BEGIN

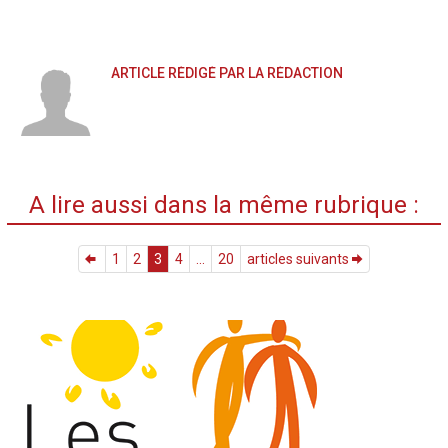
ARTICLE RÉDIGÉ PAR LA RÉDACTION
A lire aussi dans la même rubrique :
1
2
3
4
...
20
articles suivants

END

Reproduce every line of text in the data above character for character, leaving the picture out of your output.

ARTICLE RÉDIGÉ PAR LA RÉDACTION
A lire aussi dans la même rubrique :
1
2
3
4
...
20
articles suivants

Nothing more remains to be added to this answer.